Even the usually equable musicians protested the job cuts. On Christmas Eve several hundred New York schoolchildren came to City Hall for a round of caroling next to the lighted outdoor tree. They had been trained by WPA music teachers and were accompanied by a WPA band, but as they sang, demonstrators from the music project drowned them out with shouts of “We want jobs!”

Hopkins, in Washington, eventually eased the New York layoffs, relying on his usual tactic of dipping into unused PWA funds and persuading Roosevelt to go along. As Somervell observed on January 15, his roster of arts workers before the cuts was 10,560, and “after all the trouble, the strikes, the walkouts, the picketing and name calling, we have 10,566.”

Roosevelt was sworn in for his second term on January 20, 1937. It was another cold and rain-drenched inaugural day in Washington, so foul that Senator George Norris of Nebraska was forced to defend his authorship of the Twentieth Amendment to the Constitution, which had shifted the inauguration from March to January. Almost two inches of rain fell before the day was over, but Roosevelt refused to move the ceremony inside to the Capitol rotunda; if the crowds outside could take it, so could he. The ancient Roosevelt Bible was another story; someone wrapped it in protective cellophane before the president placed his hand upon it and took the oath of office.

The rain did not diminish the president’s customary eloquence as he addressed the nation, and his words gave heart to those for whom the government represented the only prospect of a job; despite the WPA layoffs, he made clear his intention to keep fighting on behalf of workers. He spoke of the distance traveled “from the days of stagnation and despair,” and of the journey still ahead. Here, he said, “is the challenge to our democracy: In this nation I see tens of millions of its citizens…'who at this very moment are denied the greater part of what the very lowest standards of today call the necessities of life. I see millions of families trying to live on incomes so meager that the pall of family disaster hangs over them day by day. I see millions whose daily lives in city and on farm continue under conditions labeled indecent by a so-called polite society half a century ago. I see millions denied education, recreation, and the opportunity to better their lot and the lot of their children. I see millions lacking the means to buy the products of farm and factory and by their poverty denying work and productiveness to many other millions. I see one-third of a nation ill-housed, ill-clad, ill-nourished.”

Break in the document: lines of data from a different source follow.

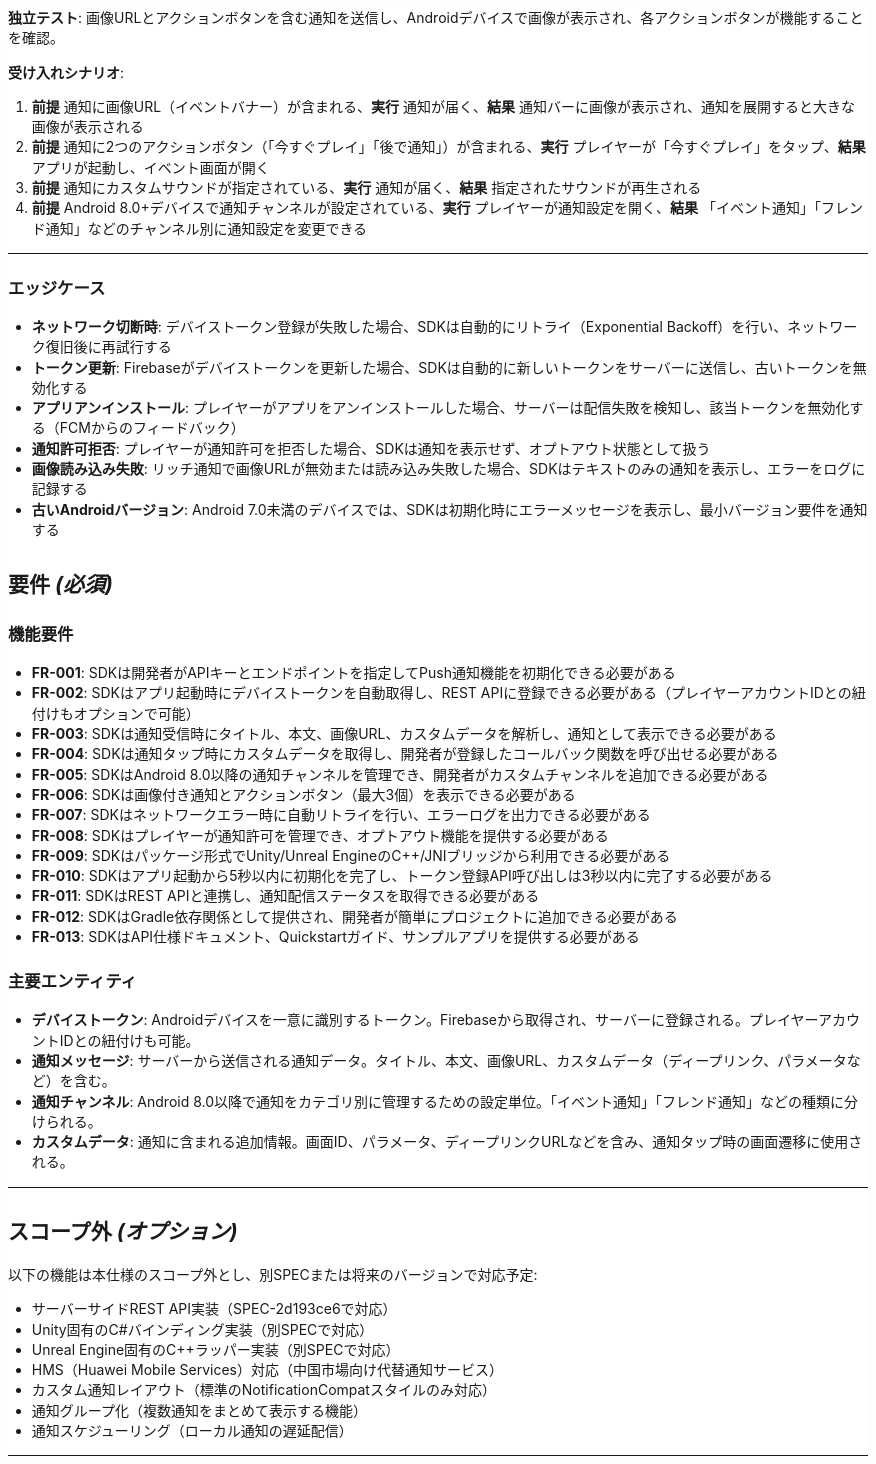 **独立テスト**: 画像URLとアクションボタンを含む通知を送信し、Androidデバイスで画像が表示され、各アクションボタンが機能することを確認。

**受け入れシナリオ**:

1. **前提** 通知に画像URL（イベントバナー）が含まれる、**実行** 通知が届く、**結果** 通知バーに画像が表示され、通知を展開すると大きな画像が表示される
2. **前提** 通知に2つのアクションボタン（「今すぐプレイ」「後で通知」）が含まれる、**実行** プレイヤーが「今すぐプレイ」をタップ、**結果** アプリが起動し、イベント画面が開く
3. **前提** 通知にカスタムサウンドが指定されている、**実行** 通知が届く、**結果** 指定されたサウンドが再生される
4. **前提** Android 8.0+デバイスで通知チャンネルが設定されている、**実行** プレイヤーが通知設定を開く、**結果** 「イベント通知」「フレンド通知」などのチャンネル別に通知設定を変更できる

---

### エッジケース

- **ネットワーク切断時**: デバイストークン登録が失敗した場合、SDKは自動的にリトライ（Exponential Backoff）を行い、ネットワーク復旧後に再試行する
- **トークン更新**: Firebaseがデバイストークンを更新した場合、SDKは自動的に新しいトークンをサーバーに送信し、古いトークンを無効化する
- **アプリアンインストール**: プレイヤーがアプリをアンインストールした場合、サーバーは配信失敗を検知し、該当トークンを無効化する（FCMからのフィードバック）
- **通知許可拒否**: プレイヤーが通知許可を拒否した場合、SDKは通知を表示せず、オプトアウト状態として扱う
- **画像読み込み失敗**: リッチ通知で画像URLが無効または読み込み失敗した場合、SDKはテキストのみの通知を表示し、エラーをログに記録する
- **古いAndroidバージョン**: Android 7.0未満のデバイスでは、SDKは初期化時にエラーメッセージを表示し、最小バージョン要件を通知する

## 要件 *(必須)*

### 機能要件

- **FR-001**: SDKは開発者がAPIキーとエンドポイントを指定してPush通知機能を初期化できる必要がある
- **FR-002**: SDKはアプリ起動時にデバイストークンを自動取得し、REST APIに登録できる必要がある（プレイヤーアカウントIDとの紐付けもオプションで可能）
- **FR-003**: SDKは通知受信時にタイトル、本文、画像URL、カスタムデータを解析し、通知として表示できる必要がある
- **FR-004**: SDKは通知タップ時にカスタムデータを取得し、開発者が登録したコールバック関数を呼び出せる必要がある
- **FR-005**: SDKはAndroid 8.0以降の通知チャンネルを管理でき、開発者がカスタムチャンネルを追加できる必要がある
- **FR-006**: SDKは画像付き通知とアクションボタン（最大3個）を表示できる必要がある
- **FR-007**: SDKはネットワークエラー時に自動リトライを行い、エラーログを出力できる必要がある
- **FR-008**: SDKはプレイヤーが通知許可を管理でき、オプトアウト機能を提供する必要がある
- **FR-009**: SDKはパッケージ形式でUnity/Unreal EngineのC++/JNIブリッジから利用できる必要がある
- **FR-010**: SDKはアプリ起動から5秒以内に初期化を完了し、トークン登録API呼び出しは3秒以内に完了する必要がある
- **FR-011**: SDKはREST APIと連携し、通知配信ステータスを取得できる必要がある
- **FR-012**: SDKはGradle依存関係として提供され、開発者が簡単にプロジェクトに追加できる必要がある
- **FR-013**: SDKはAPI仕様ドキュメント、Quickstartガイド、サンプルアプリを提供する必要がある

### 主要エンティティ

- **デバイストークン**: Androidデバイスを一意に識別するトークン。Firebaseから取得され、サーバーに登録される。プレイヤーアカウントIDとの紐付けも可能。
- **通知メッセージ**: サーバーから送信される通知データ。タイトル、本文、画像URL、カスタムデータ（ディープリンク、パラメータなど）を含む。
- **通知チャンネル**: Android 8.0以降で通知をカテゴリ別に管理するための設定単位。「イベント通知」「フレンド通知」などの種類に分けられる。
- **カスタムデータ**: 通知に含まれる追加情報。画面ID、パラメータ、ディープリンクURLなどを含み、通知タップ時の画面遷移に使用される。

---

## スコープ外 *(オプション)*

以下の機能は本仕様のスコープ外とし、別SPECまたは将来のバージョンで対応予定:

- サーバーサイドREST API実装（SPEC-2d193ce6で対応）
- Unity固有のC#バインディング実装（別SPECで対応）
- Unreal Engine固有のC++ラッパー実装（別SPECで対応）
- HMS（Huawei Mobile Services）対応（中国市場向け代替通知サービス）
- カスタム通知レイアウト（標準のNotificationCompatスタイルのみ対応）
- 通知グループ化（複数通知をまとめて表示する機能）
- 通知スケジューリング（ローカル通知の遅延配信）

---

“One-third of a nation” quickly joined the short list of Roosevelt’s iconic phrases. But in his second term, he would not enjoy the consensus on fighting the depression that had come so easily to him in the first. The economic weakness would continue, the result in part of his own policies as his advisors, led by Treasury Secretary Morgenthau, argued for spending cuts and deficit reduction; while at the same time the conservative opposition would regain its voice and frustrate continued efforts at reform. These developments were to reverberate throughout the WPA and ultimately the entire country.

First, however, an urgent new task loomed for the WPA. The storm clouds that blanketed Washington on inauguration day stretched back across the midsection of the country. They had been hovering there for weeks, and they were bringing the WPA a new chance to demonstrate its prowess. The agency had many services on offer to the nation—roadwork, building, sewing, professional services, the arts. All of these brought organizational talent and administrative will to bear in directing a mass of available workers. But now the stakes were raised. A major natural disaster loomed, and the WPA would slash red tape and hurdle bureaucratic roadblocks in its all-out fight to save lives and property.